Why AI misses advisory tax services — five fixes

AI summaries often omit or misstate advisors’ tax services because they rely on public text; firms should audit AI outputs and list tax services on websites and SEC filings.

Artificial-intelligence search and summary tools such as ChatGPT, Perplexity and Google’s AI Overviews draw on publicly available material to describe advisory firms. They pull language from websites, Form ADV filings, LinkedIn profiles, articles and podcast appearances and then synthesize a single description for prospective clients.

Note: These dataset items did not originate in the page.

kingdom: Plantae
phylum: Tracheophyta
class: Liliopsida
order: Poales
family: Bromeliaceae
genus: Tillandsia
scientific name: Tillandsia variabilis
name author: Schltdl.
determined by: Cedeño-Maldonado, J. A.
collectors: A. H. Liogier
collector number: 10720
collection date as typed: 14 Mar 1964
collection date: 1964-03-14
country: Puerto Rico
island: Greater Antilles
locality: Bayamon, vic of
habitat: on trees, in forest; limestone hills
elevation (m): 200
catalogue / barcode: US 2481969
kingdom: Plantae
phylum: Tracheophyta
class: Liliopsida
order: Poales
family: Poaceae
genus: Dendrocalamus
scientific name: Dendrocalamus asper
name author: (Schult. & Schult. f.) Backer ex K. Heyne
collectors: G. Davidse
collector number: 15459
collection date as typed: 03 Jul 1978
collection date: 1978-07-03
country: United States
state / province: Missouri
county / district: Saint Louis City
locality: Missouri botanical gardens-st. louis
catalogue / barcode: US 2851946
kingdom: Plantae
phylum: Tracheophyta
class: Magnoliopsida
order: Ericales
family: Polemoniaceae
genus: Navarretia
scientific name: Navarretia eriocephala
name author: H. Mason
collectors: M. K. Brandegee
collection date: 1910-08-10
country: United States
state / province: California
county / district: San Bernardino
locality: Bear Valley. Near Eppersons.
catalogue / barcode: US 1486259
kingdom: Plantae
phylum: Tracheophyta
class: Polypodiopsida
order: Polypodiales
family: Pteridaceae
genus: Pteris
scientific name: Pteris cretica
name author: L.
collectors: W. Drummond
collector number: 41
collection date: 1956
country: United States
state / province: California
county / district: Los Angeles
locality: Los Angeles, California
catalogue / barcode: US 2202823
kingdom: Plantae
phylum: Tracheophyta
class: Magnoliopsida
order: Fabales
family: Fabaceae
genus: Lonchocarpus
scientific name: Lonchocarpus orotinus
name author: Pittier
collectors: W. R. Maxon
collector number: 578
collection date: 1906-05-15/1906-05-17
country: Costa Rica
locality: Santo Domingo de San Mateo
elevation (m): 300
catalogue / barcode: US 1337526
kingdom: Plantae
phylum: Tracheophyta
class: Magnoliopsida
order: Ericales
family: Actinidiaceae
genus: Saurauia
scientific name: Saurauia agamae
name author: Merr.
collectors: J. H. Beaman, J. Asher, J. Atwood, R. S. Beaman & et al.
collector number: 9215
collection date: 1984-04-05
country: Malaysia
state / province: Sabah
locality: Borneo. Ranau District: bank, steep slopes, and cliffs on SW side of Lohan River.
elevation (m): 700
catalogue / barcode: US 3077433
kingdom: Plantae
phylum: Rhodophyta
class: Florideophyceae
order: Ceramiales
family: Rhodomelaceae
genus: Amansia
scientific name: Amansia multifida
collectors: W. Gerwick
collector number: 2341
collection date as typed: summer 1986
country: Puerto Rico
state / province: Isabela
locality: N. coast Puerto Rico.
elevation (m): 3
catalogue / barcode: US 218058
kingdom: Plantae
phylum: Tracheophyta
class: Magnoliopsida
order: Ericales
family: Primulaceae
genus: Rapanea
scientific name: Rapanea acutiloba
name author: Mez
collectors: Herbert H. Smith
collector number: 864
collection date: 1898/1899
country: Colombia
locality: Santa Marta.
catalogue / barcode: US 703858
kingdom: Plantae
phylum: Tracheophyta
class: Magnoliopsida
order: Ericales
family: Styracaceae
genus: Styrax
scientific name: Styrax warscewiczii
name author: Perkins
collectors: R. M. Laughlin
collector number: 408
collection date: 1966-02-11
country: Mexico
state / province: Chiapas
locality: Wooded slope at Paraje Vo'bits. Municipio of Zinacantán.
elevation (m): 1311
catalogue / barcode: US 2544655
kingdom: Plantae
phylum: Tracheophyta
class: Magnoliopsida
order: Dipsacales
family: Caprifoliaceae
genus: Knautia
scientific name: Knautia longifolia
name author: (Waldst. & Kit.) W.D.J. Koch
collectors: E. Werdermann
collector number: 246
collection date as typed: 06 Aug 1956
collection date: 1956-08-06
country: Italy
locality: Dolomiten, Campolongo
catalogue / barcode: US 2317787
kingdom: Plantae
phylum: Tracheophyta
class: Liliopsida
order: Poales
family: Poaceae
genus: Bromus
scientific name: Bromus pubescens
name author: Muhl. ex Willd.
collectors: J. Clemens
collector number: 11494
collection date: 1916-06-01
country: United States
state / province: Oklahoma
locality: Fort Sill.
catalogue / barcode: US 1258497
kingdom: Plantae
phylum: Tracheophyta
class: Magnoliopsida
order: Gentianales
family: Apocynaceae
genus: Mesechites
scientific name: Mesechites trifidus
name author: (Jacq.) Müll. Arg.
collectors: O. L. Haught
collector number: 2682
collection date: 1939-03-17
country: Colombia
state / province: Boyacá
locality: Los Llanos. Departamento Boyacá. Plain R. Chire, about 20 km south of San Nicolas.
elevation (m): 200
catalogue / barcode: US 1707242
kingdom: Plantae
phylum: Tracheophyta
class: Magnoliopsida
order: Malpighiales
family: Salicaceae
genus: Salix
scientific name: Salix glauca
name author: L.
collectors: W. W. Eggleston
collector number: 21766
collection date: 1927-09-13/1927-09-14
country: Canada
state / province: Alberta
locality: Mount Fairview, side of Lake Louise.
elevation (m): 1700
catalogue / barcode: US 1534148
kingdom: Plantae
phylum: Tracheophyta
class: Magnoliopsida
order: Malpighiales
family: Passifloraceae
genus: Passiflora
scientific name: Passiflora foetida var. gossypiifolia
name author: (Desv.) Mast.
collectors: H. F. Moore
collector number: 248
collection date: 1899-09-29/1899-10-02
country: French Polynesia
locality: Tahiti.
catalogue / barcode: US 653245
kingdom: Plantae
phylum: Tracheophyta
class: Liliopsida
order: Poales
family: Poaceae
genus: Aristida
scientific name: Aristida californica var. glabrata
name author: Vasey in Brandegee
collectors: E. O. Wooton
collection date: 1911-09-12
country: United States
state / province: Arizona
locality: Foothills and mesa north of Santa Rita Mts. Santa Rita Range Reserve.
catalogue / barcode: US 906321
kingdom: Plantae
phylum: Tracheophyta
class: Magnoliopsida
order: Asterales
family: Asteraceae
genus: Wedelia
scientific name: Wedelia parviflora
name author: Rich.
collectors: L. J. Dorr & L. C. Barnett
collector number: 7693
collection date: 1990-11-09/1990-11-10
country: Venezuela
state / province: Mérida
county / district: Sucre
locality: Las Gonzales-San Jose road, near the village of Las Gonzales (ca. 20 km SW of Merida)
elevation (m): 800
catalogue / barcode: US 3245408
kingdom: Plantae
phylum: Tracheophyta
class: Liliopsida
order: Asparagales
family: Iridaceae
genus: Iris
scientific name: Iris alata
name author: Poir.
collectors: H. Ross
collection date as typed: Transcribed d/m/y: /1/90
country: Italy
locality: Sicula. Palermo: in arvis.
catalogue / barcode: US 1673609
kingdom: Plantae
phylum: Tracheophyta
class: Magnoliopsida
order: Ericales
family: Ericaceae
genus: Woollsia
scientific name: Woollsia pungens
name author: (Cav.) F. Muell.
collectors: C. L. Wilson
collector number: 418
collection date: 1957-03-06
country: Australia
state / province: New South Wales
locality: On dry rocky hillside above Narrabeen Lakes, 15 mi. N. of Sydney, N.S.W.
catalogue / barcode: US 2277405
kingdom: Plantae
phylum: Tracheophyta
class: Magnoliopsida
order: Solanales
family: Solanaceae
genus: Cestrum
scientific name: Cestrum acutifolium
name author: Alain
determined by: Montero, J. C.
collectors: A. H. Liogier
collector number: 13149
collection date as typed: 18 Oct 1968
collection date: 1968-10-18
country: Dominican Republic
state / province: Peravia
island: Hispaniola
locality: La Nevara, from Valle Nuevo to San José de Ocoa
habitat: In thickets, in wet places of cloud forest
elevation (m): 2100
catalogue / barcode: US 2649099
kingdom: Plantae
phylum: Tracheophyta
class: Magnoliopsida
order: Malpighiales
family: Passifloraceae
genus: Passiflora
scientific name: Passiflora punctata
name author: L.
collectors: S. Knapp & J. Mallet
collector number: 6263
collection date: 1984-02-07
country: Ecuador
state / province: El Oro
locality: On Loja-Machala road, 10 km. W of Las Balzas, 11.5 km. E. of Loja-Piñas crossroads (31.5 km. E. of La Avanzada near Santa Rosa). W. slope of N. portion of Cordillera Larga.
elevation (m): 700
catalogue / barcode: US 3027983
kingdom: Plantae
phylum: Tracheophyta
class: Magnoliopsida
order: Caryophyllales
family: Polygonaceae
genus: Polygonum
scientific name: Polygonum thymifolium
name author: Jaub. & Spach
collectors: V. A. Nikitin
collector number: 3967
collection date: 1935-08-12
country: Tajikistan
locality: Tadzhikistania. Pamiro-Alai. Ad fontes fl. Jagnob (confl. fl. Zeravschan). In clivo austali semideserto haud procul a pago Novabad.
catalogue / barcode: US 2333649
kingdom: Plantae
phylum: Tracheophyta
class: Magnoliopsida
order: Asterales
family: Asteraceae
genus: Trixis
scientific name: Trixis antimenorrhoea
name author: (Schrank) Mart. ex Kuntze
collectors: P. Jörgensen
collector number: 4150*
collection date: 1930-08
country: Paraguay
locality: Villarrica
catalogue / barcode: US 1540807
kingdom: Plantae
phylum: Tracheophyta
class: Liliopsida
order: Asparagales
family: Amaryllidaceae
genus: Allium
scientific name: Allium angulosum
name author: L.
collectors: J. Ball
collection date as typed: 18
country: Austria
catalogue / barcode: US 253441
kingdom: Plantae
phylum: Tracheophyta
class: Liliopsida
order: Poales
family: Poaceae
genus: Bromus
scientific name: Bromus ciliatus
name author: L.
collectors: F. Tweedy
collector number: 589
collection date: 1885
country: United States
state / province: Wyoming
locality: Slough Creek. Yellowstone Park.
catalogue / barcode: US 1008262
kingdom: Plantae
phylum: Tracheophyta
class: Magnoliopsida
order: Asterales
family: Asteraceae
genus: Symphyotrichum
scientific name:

Those tools can produce accurate descriptions when tax services are stated clearly online. When tax work is implied or buried in broad language such as “holistic wealth management,” the tools may return generic or incorrect statements about a firm’s tax capabilities. Prospective clients increasingly use AI to check whether a firm handles tax strategy before contacting an advisor.

Richard Lavina, co-founder and CEO of Taxfyle and a CPA, noted, “If your tax planning capability doesn’t show up in those places, then it doesn’t exist in AI’s version of your practice.” He recommends treating public records as the primary signals AI will read.

Advisors can assess current AI summaries by searching their firm name along with terms such as tax planning, Roth conversion and tax strategy inside major AI tools. Reading the results as a prospective client creates a baseline view of how the practice appears to automated systems. Repeating that audit regularly, for example each quarter, accounts for changes to models and search indexes.

Firms can make tax services explicit on their websites by publishing a dedicated tax-planning page that lists specific services with plain language. Examples of specific services include tax-loss harvesting, charitable giving strategies, equity compensation planning and coordination with clients’ CPAs at filing time. An FAQ section with direct questions such as “Do you handle Roth conversions?” and “Is tax planning included in your fee?” improves the chance that automated systems will extract exact answers.

Advisors should align marketing copy with regulatory filings. AI tools treat Form ADV Part 2 brochure text as an authoritative source, so discrepancies between a website and SEC disclosures can produce conflicting summaries. Formatting that includes clear headings, Q&A structure and schema markup helps machine readers locate and lift accurate passages.

Public content also feeds AI summaries. Op-eds, trade-journal contributions, podcast appearances and LinkedIn posts that discuss tax strategy add searchable source material. Firms that have consistently described tax work in public records tend to generate more specific automated descriptions than firms that present tax as an occasional or implicit service.

Documenting tax services in visible public records increases the amount of explicit source material available to AI tools and to prospective clients seeking confirmation of a firm’s tax capabilities.